Among the records below, the line containing "طريقة عمل الميل فاي بالكريم" marks the start. Output it and all lines after it exactly.

Extracted page text data

# # # # # # #

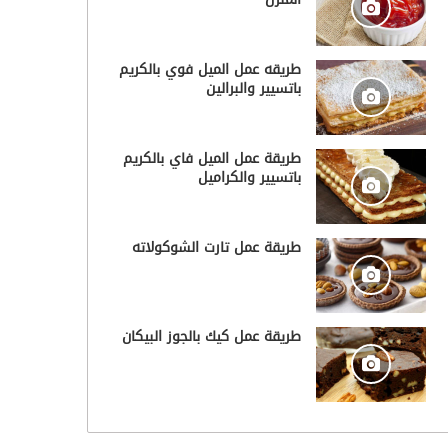
طريقه عمل الميل فوي بالكريم
باتسيير والبرالين
طريقة عمل الميل فاي بالكريم
باتسيير والكراميل
طريقة عمل تارت الشوكولاته
طريقة عمل كيك بالجوز البيكان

# # # # # # #

Answer below:
طريقة عمل الميل فاي بالكريم
باتسيير والكراميل
طريقة عمل تارت الشوكولاته
طريقة عمل كيك بالجوز البيكان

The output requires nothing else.